_PAGE EXTRACT_:
# Help on a Home Theater Set



## Raikugen (Jul 6, 2011)

I am in the market for spending about $600 to $1000. I was going to go with the Onkyo HT-S7300 7.1 system, but I have heard that it is a much better idea to build from the ground up. However, I have no idea which brands are best for what and the only thing i have been able to deduce is that Yamaha and Onkyo are generally the best choice for receivers. So if anyone could give me a hand I would greatly appreciate it


----------



## Guest (Jul 6, 2011)

It kind of depends on your overall goals and how picky your ears are. I think a HTIB fits a lot of consumers needs. Well, they must, they sell like crazy.

If you want an all in one system, then you might want to look at this guy. http://www.accessories4less.com/mak...-Home-Theater-Receiver/Speaker-Package/1.html

Probably the best HTIB system available on the market, and if your okay with refurbished, the cheapest way to get it. You will most likely want/need better speaker wire and cables that you can get from monoprice.com

If you are wanting to take it to the next level, I'm sure lots of people will chime in and help you out.


----------



## Raikugen (Jul 6, 2011)

_SUPPLIED MATERIAL_:
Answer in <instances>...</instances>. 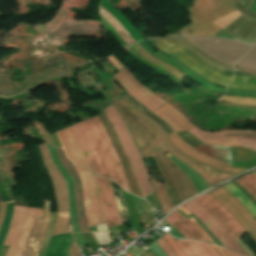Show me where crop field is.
<instances>
[{"instance_id": "e1f06a70", "label": "crop field", "mask_w": 256, "mask_h": 256, "mask_svg": "<svg viewBox=\"0 0 256 256\" xmlns=\"http://www.w3.org/2000/svg\"><path fill=\"white\" fill-rule=\"evenodd\" d=\"M40 221H41V219H38V218L34 219L32 229H31V233H30L28 242L26 244V247H25V250H24L22 256H29L30 255L35 236H36V234L38 232V229H39Z\"/></svg>"}, {"instance_id": "bd1437ed", "label": "crop field", "mask_w": 256, "mask_h": 256, "mask_svg": "<svg viewBox=\"0 0 256 256\" xmlns=\"http://www.w3.org/2000/svg\"><path fill=\"white\" fill-rule=\"evenodd\" d=\"M49 217H50V204H49V201H44L43 221H42L41 229L36 238L34 249H33L31 256H37V253L39 251V248L41 246V243H42V240H43L46 228H47Z\"/></svg>"}, {"instance_id": "ac0d7876", "label": "crop field", "mask_w": 256, "mask_h": 256, "mask_svg": "<svg viewBox=\"0 0 256 256\" xmlns=\"http://www.w3.org/2000/svg\"><path fill=\"white\" fill-rule=\"evenodd\" d=\"M72 127L93 172L118 182L130 192L122 165L99 118L96 116Z\"/></svg>"}, {"instance_id": "5a996713", "label": "crop field", "mask_w": 256, "mask_h": 256, "mask_svg": "<svg viewBox=\"0 0 256 256\" xmlns=\"http://www.w3.org/2000/svg\"><path fill=\"white\" fill-rule=\"evenodd\" d=\"M72 162V161H71ZM82 184L85 211L89 226L106 222L102 214L92 172L72 162Z\"/></svg>"}, {"instance_id": "5d738f31", "label": "crop field", "mask_w": 256, "mask_h": 256, "mask_svg": "<svg viewBox=\"0 0 256 256\" xmlns=\"http://www.w3.org/2000/svg\"><path fill=\"white\" fill-rule=\"evenodd\" d=\"M68 256H81L78 248L76 247L75 243L73 242L72 247L70 249V252Z\"/></svg>"}, {"instance_id": "dafd665d", "label": "crop field", "mask_w": 256, "mask_h": 256, "mask_svg": "<svg viewBox=\"0 0 256 256\" xmlns=\"http://www.w3.org/2000/svg\"><path fill=\"white\" fill-rule=\"evenodd\" d=\"M171 40L174 41L177 45L188 50L190 53H192L194 56H196L198 59H200L202 62L208 64L209 66H211L223 73L232 74L233 67L222 64V63L214 60L213 58H211L210 56L205 54L203 51H201L200 49H198L197 47H195L194 45L189 43L184 38H182V37L171 38Z\"/></svg>"}, {"instance_id": "8a807250", "label": "crop field", "mask_w": 256, "mask_h": 256, "mask_svg": "<svg viewBox=\"0 0 256 256\" xmlns=\"http://www.w3.org/2000/svg\"><path fill=\"white\" fill-rule=\"evenodd\" d=\"M113 104L121 112L144 159L155 156L167 150L179 160L189 164L210 185L234 175L208 168L180 153L168 140L165 132L158 124L140 112L126 100L122 99L113 102Z\"/></svg>"}, {"instance_id": "d3111659", "label": "crop field", "mask_w": 256, "mask_h": 256, "mask_svg": "<svg viewBox=\"0 0 256 256\" xmlns=\"http://www.w3.org/2000/svg\"><path fill=\"white\" fill-rule=\"evenodd\" d=\"M100 15L114 28L121 38L130 46L136 42L124 27L101 6L99 8Z\"/></svg>"}, {"instance_id": "cbeb9de0", "label": "crop field", "mask_w": 256, "mask_h": 256, "mask_svg": "<svg viewBox=\"0 0 256 256\" xmlns=\"http://www.w3.org/2000/svg\"><path fill=\"white\" fill-rule=\"evenodd\" d=\"M195 199L199 201L203 206H205L222 223V225L235 238L237 242L241 241L245 232L230 213L221 207L208 194L201 195Z\"/></svg>"}, {"instance_id": "73cf0c24", "label": "crop field", "mask_w": 256, "mask_h": 256, "mask_svg": "<svg viewBox=\"0 0 256 256\" xmlns=\"http://www.w3.org/2000/svg\"><path fill=\"white\" fill-rule=\"evenodd\" d=\"M181 210H183L186 214L190 215V211H188L186 208H184L183 206L180 207Z\"/></svg>"}, {"instance_id": "34b2d1b8", "label": "crop field", "mask_w": 256, "mask_h": 256, "mask_svg": "<svg viewBox=\"0 0 256 256\" xmlns=\"http://www.w3.org/2000/svg\"><path fill=\"white\" fill-rule=\"evenodd\" d=\"M188 11L192 24L181 29L185 36H215L222 29L212 21L237 10L225 0H194Z\"/></svg>"}, {"instance_id": "412701ff", "label": "crop field", "mask_w": 256, "mask_h": 256, "mask_svg": "<svg viewBox=\"0 0 256 256\" xmlns=\"http://www.w3.org/2000/svg\"><path fill=\"white\" fill-rule=\"evenodd\" d=\"M154 47L162 50L170 57L178 60L208 82L227 87L230 75L223 74L202 63L183 48L169 39H147Z\"/></svg>"}, {"instance_id": "0bd39190", "label": "crop field", "mask_w": 256, "mask_h": 256, "mask_svg": "<svg viewBox=\"0 0 256 256\" xmlns=\"http://www.w3.org/2000/svg\"><path fill=\"white\" fill-rule=\"evenodd\" d=\"M221 101H228L236 104L256 106V99H252V98H240V97H231V96L224 95Z\"/></svg>"}, {"instance_id": "d32e631a", "label": "crop field", "mask_w": 256, "mask_h": 256, "mask_svg": "<svg viewBox=\"0 0 256 256\" xmlns=\"http://www.w3.org/2000/svg\"><path fill=\"white\" fill-rule=\"evenodd\" d=\"M251 196L256 200V173L249 174L243 178L236 180Z\"/></svg>"}, {"instance_id": "22f410ed", "label": "crop field", "mask_w": 256, "mask_h": 256, "mask_svg": "<svg viewBox=\"0 0 256 256\" xmlns=\"http://www.w3.org/2000/svg\"><path fill=\"white\" fill-rule=\"evenodd\" d=\"M100 205L109 227L122 224L117 212L111 182L94 174Z\"/></svg>"}, {"instance_id": "4a817a6b", "label": "crop field", "mask_w": 256, "mask_h": 256, "mask_svg": "<svg viewBox=\"0 0 256 256\" xmlns=\"http://www.w3.org/2000/svg\"><path fill=\"white\" fill-rule=\"evenodd\" d=\"M168 138L172 141L174 146H176L180 151L184 152L185 154L193 157L195 160L214 167L219 170L228 171L231 173H238L243 171L244 169L231 167L227 165H223L213 159L208 158L207 156L195 151L194 149L190 148L185 142H183L176 133H172L168 135Z\"/></svg>"}, {"instance_id": "28ad6ade", "label": "crop field", "mask_w": 256, "mask_h": 256, "mask_svg": "<svg viewBox=\"0 0 256 256\" xmlns=\"http://www.w3.org/2000/svg\"><path fill=\"white\" fill-rule=\"evenodd\" d=\"M126 92H128L136 101L151 111L159 109L168 103L148 91L135 77H133L123 66L121 70L113 76Z\"/></svg>"}, {"instance_id": "3316defc", "label": "crop field", "mask_w": 256, "mask_h": 256, "mask_svg": "<svg viewBox=\"0 0 256 256\" xmlns=\"http://www.w3.org/2000/svg\"><path fill=\"white\" fill-rule=\"evenodd\" d=\"M209 195L223 205L256 242V219L250 212L224 187L209 193Z\"/></svg>"}, {"instance_id": "d1516ede", "label": "crop field", "mask_w": 256, "mask_h": 256, "mask_svg": "<svg viewBox=\"0 0 256 256\" xmlns=\"http://www.w3.org/2000/svg\"><path fill=\"white\" fill-rule=\"evenodd\" d=\"M196 215L220 240L224 247L233 249L248 255L245 250L235 242L226 229L220 224V222L212 216L202 205H200L195 199L183 205Z\"/></svg>"}, {"instance_id": "d8731c3e", "label": "crop field", "mask_w": 256, "mask_h": 256, "mask_svg": "<svg viewBox=\"0 0 256 256\" xmlns=\"http://www.w3.org/2000/svg\"><path fill=\"white\" fill-rule=\"evenodd\" d=\"M187 131L207 144L244 146L256 151V131H226L209 133L201 131L196 127Z\"/></svg>"}, {"instance_id": "425ffa30", "label": "crop field", "mask_w": 256, "mask_h": 256, "mask_svg": "<svg viewBox=\"0 0 256 256\" xmlns=\"http://www.w3.org/2000/svg\"><path fill=\"white\" fill-rule=\"evenodd\" d=\"M227 1L233 3V2H235V1H237V0H227ZM239 1H240L246 8H248L249 5H250V0H239Z\"/></svg>"}, {"instance_id": "bc2a9ffb", "label": "crop field", "mask_w": 256, "mask_h": 256, "mask_svg": "<svg viewBox=\"0 0 256 256\" xmlns=\"http://www.w3.org/2000/svg\"><path fill=\"white\" fill-rule=\"evenodd\" d=\"M154 113L161 119H163L175 131L186 130L194 126L179 110H177L169 103L164 105Z\"/></svg>"}, {"instance_id": "03da06ac", "label": "crop field", "mask_w": 256, "mask_h": 256, "mask_svg": "<svg viewBox=\"0 0 256 256\" xmlns=\"http://www.w3.org/2000/svg\"><path fill=\"white\" fill-rule=\"evenodd\" d=\"M213 246V245H212ZM217 253L221 256H232L231 253L227 249H223L221 247L213 246Z\"/></svg>"}, {"instance_id": "730fd06b", "label": "crop field", "mask_w": 256, "mask_h": 256, "mask_svg": "<svg viewBox=\"0 0 256 256\" xmlns=\"http://www.w3.org/2000/svg\"><path fill=\"white\" fill-rule=\"evenodd\" d=\"M42 210L43 209L28 208L27 221H26L20 242H19L17 248L10 247L6 256H21L24 246L26 244V241L28 239L29 233H30L33 218L34 217L41 218Z\"/></svg>"}, {"instance_id": "733c2abd", "label": "crop field", "mask_w": 256, "mask_h": 256, "mask_svg": "<svg viewBox=\"0 0 256 256\" xmlns=\"http://www.w3.org/2000/svg\"><path fill=\"white\" fill-rule=\"evenodd\" d=\"M56 150L59 154V158H60L61 163L67 169V171L72 176V179L74 180L75 193H76L77 215H78V220H79L81 231L82 232L83 231H90L88 223H87V219H86V216H85V211H84L81 184H80L78 176L74 177V176L77 175V173H76L73 165L71 164V162L66 157L63 149H56Z\"/></svg>"}, {"instance_id": "120bbe31", "label": "crop field", "mask_w": 256, "mask_h": 256, "mask_svg": "<svg viewBox=\"0 0 256 256\" xmlns=\"http://www.w3.org/2000/svg\"><path fill=\"white\" fill-rule=\"evenodd\" d=\"M153 182V181H152ZM156 194L158 196L159 202L163 209L164 214L168 212L173 206L167 196L166 187L164 185L153 182Z\"/></svg>"}, {"instance_id": "89e229c0", "label": "crop field", "mask_w": 256, "mask_h": 256, "mask_svg": "<svg viewBox=\"0 0 256 256\" xmlns=\"http://www.w3.org/2000/svg\"><path fill=\"white\" fill-rule=\"evenodd\" d=\"M230 252L232 253V255H233V256H244V255H241V254H238V253L232 252V251H230Z\"/></svg>"}, {"instance_id": "4177f3b9", "label": "crop field", "mask_w": 256, "mask_h": 256, "mask_svg": "<svg viewBox=\"0 0 256 256\" xmlns=\"http://www.w3.org/2000/svg\"><path fill=\"white\" fill-rule=\"evenodd\" d=\"M175 241L186 256H220L209 244L176 239Z\"/></svg>"}, {"instance_id": "f4fd0767", "label": "crop field", "mask_w": 256, "mask_h": 256, "mask_svg": "<svg viewBox=\"0 0 256 256\" xmlns=\"http://www.w3.org/2000/svg\"><path fill=\"white\" fill-rule=\"evenodd\" d=\"M104 113L109 118L117 136L119 137L122 146L131 162L138 187L142 196L153 191L150 181L148 179L146 170L144 168L142 159L128 133L126 126L124 125L120 115L116 112L112 105L103 109Z\"/></svg>"}, {"instance_id": "c035e120", "label": "crop field", "mask_w": 256, "mask_h": 256, "mask_svg": "<svg viewBox=\"0 0 256 256\" xmlns=\"http://www.w3.org/2000/svg\"><path fill=\"white\" fill-rule=\"evenodd\" d=\"M164 237L168 241V243L170 244V246L173 248V250L176 252V254L178 256H185L184 253L180 250V248L178 247V245L176 244V242L174 241V239L172 237H170L167 234Z\"/></svg>"}, {"instance_id": "214f88e0", "label": "crop field", "mask_w": 256, "mask_h": 256, "mask_svg": "<svg viewBox=\"0 0 256 256\" xmlns=\"http://www.w3.org/2000/svg\"><path fill=\"white\" fill-rule=\"evenodd\" d=\"M60 140L69 156L70 159L90 168L88 162L86 161L84 155L82 154L80 147L78 145L76 136L71 127H68L65 130L57 132ZM85 167V168H86Z\"/></svg>"}, {"instance_id": "750c4746", "label": "crop field", "mask_w": 256, "mask_h": 256, "mask_svg": "<svg viewBox=\"0 0 256 256\" xmlns=\"http://www.w3.org/2000/svg\"><path fill=\"white\" fill-rule=\"evenodd\" d=\"M229 87L256 91V77L234 75Z\"/></svg>"}, {"instance_id": "ae1a2a85", "label": "crop field", "mask_w": 256, "mask_h": 256, "mask_svg": "<svg viewBox=\"0 0 256 256\" xmlns=\"http://www.w3.org/2000/svg\"><path fill=\"white\" fill-rule=\"evenodd\" d=\"M100 5L103 6L109 13H111L126 28V30L132 35V37L136 41L143 39L137 33L131 23L126 19V17L117 9H115L111 4H109L106 0H100Z\"/></svg>"}, {"instance_id": "00972430", "label": "crop field", "mask_w": 256, "mask_h": 256, "mask_svg": "<svg viewBox=\"0 0 256 256\" xmlns=\"http://www.w3.org/2000/svg\"><path fill=\"white\" fill-rule=\"evenodd\" d=\"M165 220L175 226L185 239L207 241L199 230L178 212H173Z\"/></svg>"}, {"instance_id": "92a150f3", "label": "crop field", "mask_w": 256, "mask_h": 256, "mask_svg": "<svg viewBox=\"0 0 256 256\" xmlns=\"http://www.w3.org/2000/svg\"><path fill=\"white\" fill-rule=\"evenodd\" d=\"M27 208L14 206L13 217L5 242L6 246H17L26 221Z\"/></svg>"}, {"instance_id": "b80d0937", "label": "crop field", "mask_w": 256, "mask_h": 256, "mask_svg": "<svg viewBox=\"0 0 256 256\" xmlns=\"http://www.w3.org/2000/svg\"><path fill=\"white\" fill-rule=\"evenodd\" d=\"M157 243L164 250L167 256H177L172 250V248L169 246L167 241L164 239V237L161 240H159Z\"/></svg>"}, {"instance_id": "25e5ab78", "label": "crop field", "mask_w": 256, "mask_h": 256, "mask_svg": "<svg viewBox=\"0 0 256 256\" xmlns=\"http://www.w3.org/2000/svg\"><path fill=\"white\" fill-rule=\"evenodd\" d=\"M193 223L196 225V227L201 231V233L206 237V239L209 241V242H211V243H213L212 242V240L207 236V234L203 231V229H201L194 221H193Z\"/></svg>"}, {"instance_id": "dd49c442", "label": "crop field", "mask_w": 256, "mask_h": 256, "mask_svg": "<svg viewBox=\"0 0 256 256\" xmlns=\"http://www.w3.org/2000/svg\"><path fill=\"white\" fill-rule=\"evenodd\" d=\"M184 38L214 59L233 67L248 52L251 46L245 43L218 38Z\"/></svg>"}, {"instance_id": "d23c7cc5", "label": "crop field", "mask_w": 256, "mask_h": 256, "mask_svg": "<svg viewBox=\"0 0 256 256\" xmlns=\"http://www.w3.org/2000/svg\"><path fill=\"white\" fill-rule=\"evenodd\" d=\"M238 74H247V75H253V76H256V71L240 68V69H239V73H238Z\"/></svg>"}, {"instance_id": "eef30255", "label": "crop field", "mask_w": 256, "mask_h": 256, "mask_svg": "<svg viewBox=\"0 0 256 256\" xmlns=\"http://www.w3.org/2000/svg\"><path fill=\"white\" fill-rule=\"evenodd\" d=\"M132 48V50L134 52H136L138 55H140L142 58H144L145 60L151 62L152 64H154L155 66L171 73L172 75H174L175 77H177L178 79H182L185 77L184 74H182L180 71H178L176 68L172 67L171 65L160 61L156 58H154L151 54H149L141 45H139L138 43L130 46Z\"/></svg>"}, {"instance_id": "e52e79f7", "label": "crop field", "mask_w": 256, "mask_h": 256, "mask_svg": "<svg viewBox=\"0 0 256 256\" xmlns=\"http://www.w3.org/2000/svg\"><path fill=\"white\" fill-rule=\"evenodd\" d=\"M39 147L42 152L44 161L47 165L49 174L53 180V184H54V188H55V192L58 200V217H57V222L55 225L53 235L66 233L67 223L69 218L66 182L63 179V177L59 174V172L56 170L46 144L44 143Z\"/></svg>"}, {"instance_id": "1d83c4d3", "label": "crop field", "mask_w": 256, "mask_h": 256, "mask_svg": "<svg viewBox=\"0 0 256 256\" xmlns=\"http://www.w3.org/2000/svg\"><path fill=\"white\" fill-rule=\"evenodd\" d=\"M224 187L229 190L256 217V207L239 189H237L231 183Z\"/></svg>"}, {"instance_id": "5866460e", "label": "crop field", "mask_w": 256, "mask_h": 256, "mask_svg": "<svg viewBox=\"0 0 256 256\" xmlns=\"http://www.w3.org/2000/svg\"><path fill=\"white\" fill-rule=\"evenodd\" d=\"M237 66L256 70V46H252L251 51L239 61Z\"/></svg>"}, {"instance_id": "dbb93151", "label": "crop field", "mask_w": 256, "mask_h": 256, "mask_svg": "<svg viewBox=\"0 0 256 256\" xmlns=\"http://www.w3.org/2000/svg\"><path fill=\"white\" fill-rule=\"evenodd\" d=\"M174 36H179L178 34H174V35H168L167 37H174Z\"/></svg>"}, {"instance_id": "028f5c9d", "label": "crop field", "mask_w": 256, "mask_h": 256, "mask_svg": "<svg viewBox=\"0 0 256 256\" xmlns=\"http://www.w3.org/2000/svg\"><path fill=\"white\" fill-rule=\"evenodd\" d=\"M12 211H13V202H7V210H6V216L3 221L2 227L0 229V249L2 247V244L4 242L7 229L10 224L11 216H12Z\"/></svg>"}, {"instance_id": "c21b1889", "label": "crop field", "mask_w": 256, "mask_h": 256, "mask_svg": "<svg viewBox=\"0 0 256 256\" xmlns=\"http://www.w3.org/2000/svg\"><path fill=\"white\" fill-rule=\"evenodd\" d=\"M165 158H167L163 153H161ZM168 159V158H167ZM169 160V159H168ZM170 161V160H169ZM171 162V161H170ZM172 163V162H171ZM172 165L187 179V181H188V183H189V185H190V187H191V189H192V191H193V193H195V192H197L196 191V189H195V187L193 186V184L191 183V181L189 180V178L186 176V174L182 171V170H180L175 164H173L172 163Z\"/></svg>"}, {"instance_id": "d9b57169", "label": "crop field", "mask_w": 256, "mask_h": 256, "mask_svg": "<svg viewBox=\"0 0 256 256\" xmlns=\"http://www.w3.org/2000/svg\"><path fill=\"white\" fill-rule=\"evenodd\" d=\"M122 164H123V167H124V171H125V175H126V179L128 181V184H129V187L131 189V192L135 195H138L141 197L140 195V192H139V189L137 187V184H136V181H135V177H134V174H133V170L131 168V165H130V162L108 120V118L105 116L104 113L98 115Z\"/></svg>"}, {"instance_id": "1f2cbd36", "label": "crop field", "mask_w": 256, "mask_h": 256, "mask_svg": "<svg viewBox=\"0 0 256 256\" xmlns=\"http://www.w3.org/2000/svg\"><path fill=\"white\" fill-rule=\"evenodd\" d=\"M141 256H150L146 251L142 253Z\"/></svg>"}, {"instance_id": "b54c1fbb", "label": "crop field", "mask_w": 256, "mask_h": 256, "mask_svg": "<svg viewBox=\"0 0 256 256\" xmlns=\"http://www.w3.org/2000/svg\"><path fill=\"white\" fill-rule=\"evenodd\" d=\"M6 202H0V226L5 216Z\"/></svg>"}, {"instance_id": "a9b5d70f", "label": "crop field", "mask_w": 256, "mask_h": 256, "mask_svg": "<svg viewBox=\"0 0 256 256\" xmlns=\"http://www.w3.org/2000/svg\"><path fill=\"white\" fill-rule=\"evenodd\" d=\"M157 158L169 172L182 201L194 195L186 179L161 154Z\"/></svg>"}, {"instance_id": "5142ce71", "label": "crop field", "mask_w": 256, "mask_h": 256, "mask_svg": "<svg viewBox=\"0 0 256 256\" xmlns=\"http://www.w3.org/2000/svg\"><path fill=\"white\" fill-rule=\"evenodd\" d=\"M177 134L189 144L194 149L200 151L201 153L210 156L220 162H224L232 165L233 150L234 147H221V146H211L199 142L187 131L177 132Z\"/></svg>"}]
</instances>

_EXERCISE TASK A_:
Answer these from the home theater thread:
(i) What price range does Raikugen plan to spend?
(ii) Which brands has Raikugen concluded are generally the best choice for receivers?
(iii) Which website does the Guest name as a source for better speaker wire and cables?
_EXERCISE TASK B_: Write the next part of the home theater thread, picking up after its final line.
The listing has no role here.

_TASK RESULT A_:
(i) About $600 to $1000.
(ii) Yamaha and Onkyo.
(iii) monoprice.com.

_TASK RESULT B_:
I see. For my price range would you recommend that I stick with HTIB? Or do you think I could built a stronger system with my price ranges? I love good sound, but I am by no means a critic. Also would you recommend getting a refurbished unit? I have had some bad experiences with refurbished products in the past so I'm just a little weary of it.


----------



## Guest (Jul 6, 2011)

I've heard good things about refurbished Onkyo products and accessories for less is a authorized for selling reconditioned products. http://www.onkyousa.com/locations_intdealer.cfm

I think they do come with some warranty. I personally would not be afraid to get a refurbished Onkyo from those guys.

If your upper limit is $1000, you might be able to get an upgrade, but I think it would still take the base of a refurbished onkyo AVR to meet that budget. I'm not sure what the best budget 5.1 speaker system would meet your goals. Maybe others will know.


----------



## Raikugen (Jul 6, 2011)

I see. You have been a tremendous help my friend. I'm very happy you let me know about this site and this speaker set. I will definitely be coming back here once I have enough to built my own home theater system.


----------



## Jungle Jack (Jul 28, 2009)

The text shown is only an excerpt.